A letter to the Gazette on 15 October 1917, by “DJM”, Donald J Macleod, Inspector of Schools (not DJ Maciver as previously indicated.)
‘Neiseach’ [from a previous correspondence] maintains there are no pre-Norse Celtic remains in our island. That is not so, I may be able, in a limited way to illustrate at first hand. In 1915, I was fortunate enough, with the aid of a friend, to recover certain articles of antiquarian interest from a Viking grave at Valtos, Uig. These included two large oval Scandinavian brooches of brass, a connecting chain of the same metal, an amber bead, a fairly large heavy circular bronze ornament with raised centre and surface decorated with incised looped cords characteristically Celtic, a Celtic penannular brooch of bronze, a buckle and belt mounting also of bronze, with what Mr Curle, of the Scottish Museum, to which they were sent for expert examination, termed “double interlaced knotwork typical of the Celtic manuscripts of the best period. Also an iron knife and socket spear-head much corroded. A full description, with figured plates, will be found in the last volume of the Transactions of the Scottish Antiquities Society. It will be noted that all (and only) the bronze articles are indubitably Celtic. Mr Curle places the state of the burial about 850, and the fashioning of the ornaments at a very much earlier date. Of course, if may be suggested that they were the spoils of a Viking raid in Ireland, but the much more probably explanation is that these ornaments were secured from some Lewis source, probably a native family of distinction. In any case they are remains of an early age, found in Lewis, and as Celtic as any ever discovered from Cape Clear to the Butt.
A year earlier I retrieved from an interesting shell and sand mound at Kneep (Cùl Briagh Hàis; N. Hals, neck) near Traigh na Beirghe (N. berg, large rock) three stout bronze pins or skewers, about four inches in length. These pins are found at rare intervals by the natives, especially after violent storms that disturb the sand. They have been picked up in this neighbourhood at odd times from time immemorial. A stratigraphical examination of the ruined mound face and the neighbourhood reveals in places strata of shells and animals’ teeth, sand, pieces of pottery and a variety of debris, including, on occasion, human bones. The pins are called in Gaelic by the natives Deilg Fhionndrainn, but they do not know what the term means. The significance of the word fionndrainn has been utterly lost to the them for ages. Yet we find it in the older Irish writings, and we have it in the ancient Ossianic lay, Duan na Muireartach (Muir Iartach, western sea.)

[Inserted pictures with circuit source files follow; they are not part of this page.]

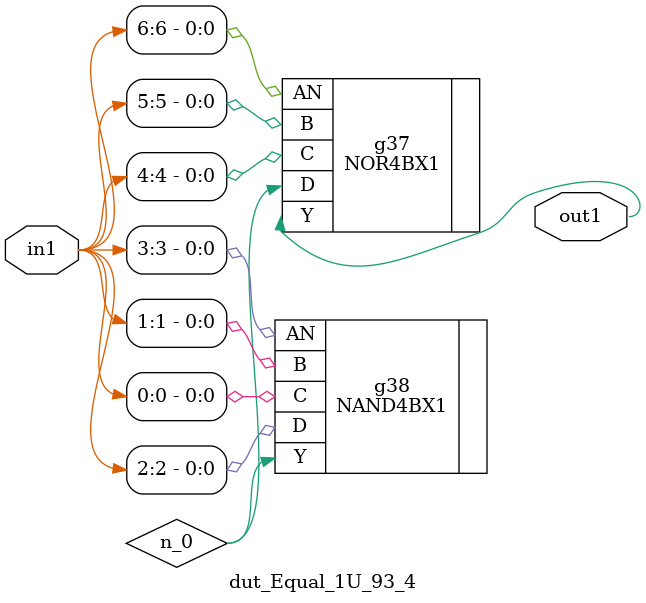
<source format=v>
`timescale 1ps / 1ps


module dut_Equal_1U_93_4(in1, out1);
  input [6:0] in1;
  output out1;
  wire [6:0] in1;
  wire out1;
  wire n_0;
  NOR4BX1 g37(.AN (in1[6]), .B (in1[5]), .C (in1[4]), .D (n_0), .Y
       (out1));
  NAND4BX1 g38(.AN (in1[3]), .B (in1[1]), .C (in1[0]), .D (in1[2]), .Y
       (n_0));
endmodule



</source>
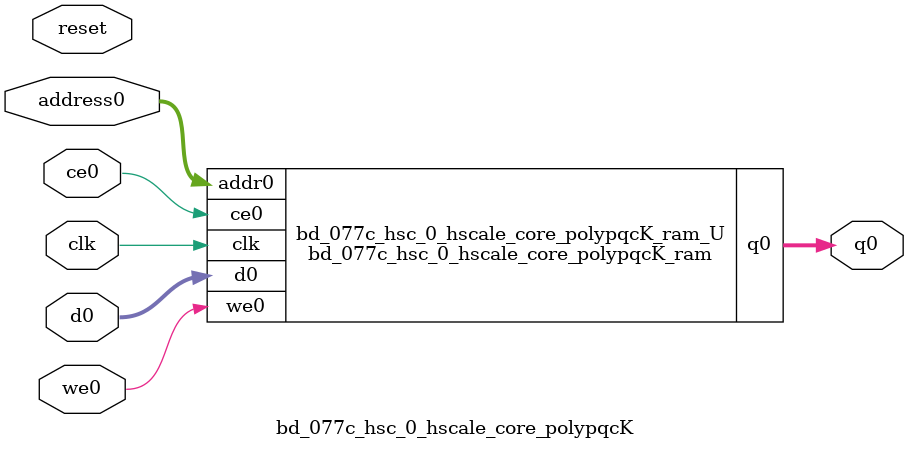
<source format=v>

`timescale 1 ns / 1 ps
module bd_077c_hsc_0_hscale_core_polypqcK_ram (addr0, ce0, d0, we0, q0,  clk);

parameter DWIDTH = 16;
parameter AWIDTH = 6;
parameter MEM_SIZE = 64;

input[AWIDTH-1:0] addr0;
input ce0;
input[DWIDTH-1:0] d0;
input we0;
output reg[DWIDTH-1:0] q0;
input clk;

(* ram_style = "distributed" *)reg [DWIDTH-1:0] ram[0:MEM_SIZE-1];




always @(posedge clk)  
begin 
    if (ce0) 
    begin
        if (we0) 
        begin 
            ram[addr0] <= d0; 
            q0 <= d0;
        end 
        else 
            q0 <= ram[addr0];
    end
end


endmodule


`timescale 1 ns / 1 ps
module bd_077c_hsc_0_hscale_core_polypqcK(
    reset,
    clk,
    address0,
    ce0,
    we0,
    d0,
    q0);

parameter DataWidth = 32'd16;
parameter AddressRange = 32'd64;
parameter AddressWidth = 32'd6;
input reset;
input clk;
input[AddressWidth - 1:0] address0;
input ce0;
input we0;
input[DataWidth - 1:0] d0;
output[DataWidth - 1:0] q0;



bd_077c_hsc_0_hscale_core_polypqcK_ram bd_077c_hsc_0_hscale_core_polypqcK_ram_U(
    .clk( clk ),
    .addr0( address0 ),
    .ce0( ce0 ),
    .d0( d0 ),
    .we0( we0 ),
    .q0( q0 ));

endmodule


</source>
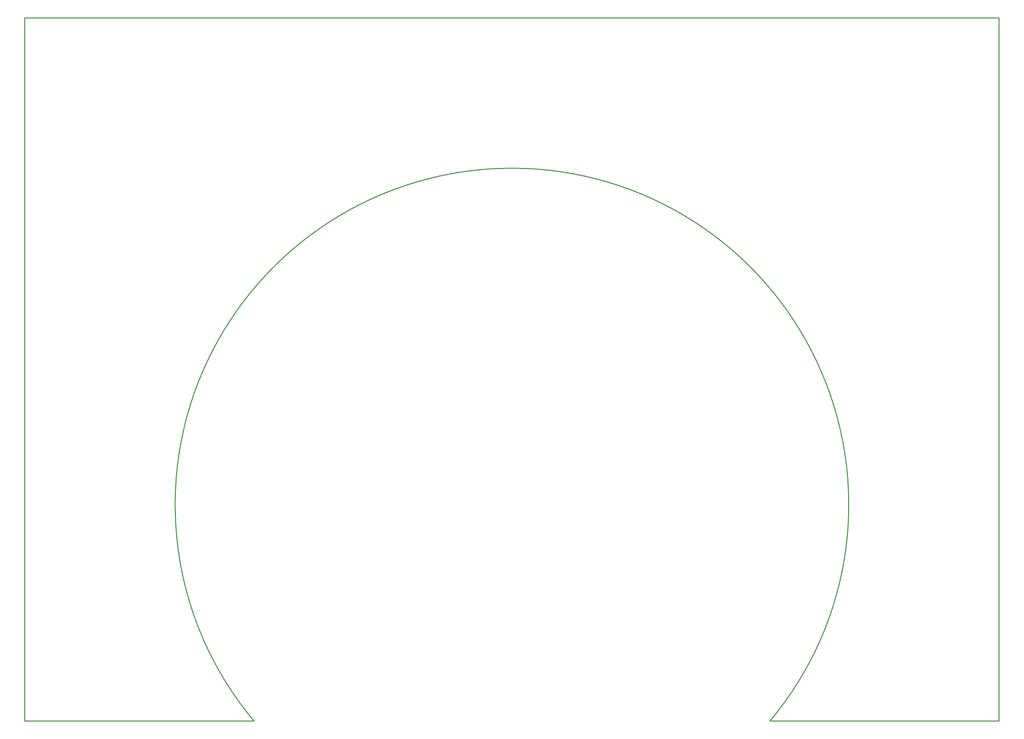
<source format=gbr>
G04 (created by PCBNEW (2013-jul-07)-stable) date Fri 11 Sep 2015 11:17:02 AM PDT*
%MOIN*%
G04 Gerber Fmt 3.4, Leading zero omitted, Abs format*
%FSLAX34Y34*%
G01*
G70*
G90*
G04 APERTURE LIST*
%ADD10C,0.00590551*%
%ADD11C,0.00393701*%
%ADD12C,0.011811*%
G04 APERTURE END LIST*
G54D10*
G54D11*
X114425Y-118886D02*
G75*
G03X45574Y-118886I-34425J28886D01*
G74*
G01*
X45574Y-118886D02*
X15000Y-118886D01*
X15000Y-118886D02*
X15000Y-25000D01*
X15000Y-25000D02*
X145000Y-25000D01*
X145000Y-25000D02*
X145000Y-118886D01*
X145000Y-118886D02*
X114425Y-118886D01*
G54D12*
X114425Y-118886D02*
G75*
G03X45574Y-118886I-34425J28886D01*
G74*
G01*
X45574Y-118886D02*
X15000Y-118886D01*
X15000Y-118886D02*
X15000Y-25000D01*
X15000Y-25000D02*
X145000Y-25000D01*
X145000Y-25000D02*
X145000Y-118886D01*
X145000Y-118886D02*
X114425Y-118886D01*
M02*

</source>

Ged gheibhinn barr-brìgh Eireann uile
Ah-òr, a h-airgiod, is a fionndruinn
B’Ghearr leum fo stailin mo laimh
Ceann Oscar, Raoin, is Iollainn
It means “white bronze,” possibly indicating a composite metal with a high percentage of tin. Here we have, then, in our own day, among a Gaelic-speaking people, articles of the earliest historic times, whose use in unknown and whose Gaelic name, correctly remembered as to sound down the centuries, is to them unintelligible. And we need now wonder, for the term is long obsolete in Scottish Gaelic. The inference is surely clear.
On the same occasion I received from interested Uig friends for transmission to the Scottish Museum, where, with the above, they now rest, two arrow-heads, one of local white quartz and the other of peculiar blue flint. The quarts arrow-head was found “in the sixth peat in depth” in a peat-bog, and the flight one on a hard rocky bed. Both were exceedingly well fashioned, with a tang and double barb, but the specially interesting feature is that the blue flint is not local to Lewis, and that, so far as my present information goes, the nearest place it could have come from the north of Ireland. In any case it betokens intercourse furth of the island at a very early period.
A more recent interpretation of the finds, and of graves subsequently excavated at Kneep, is in Ian Armit’s Archaeology of Skye and the Western Isles (EUP 1996).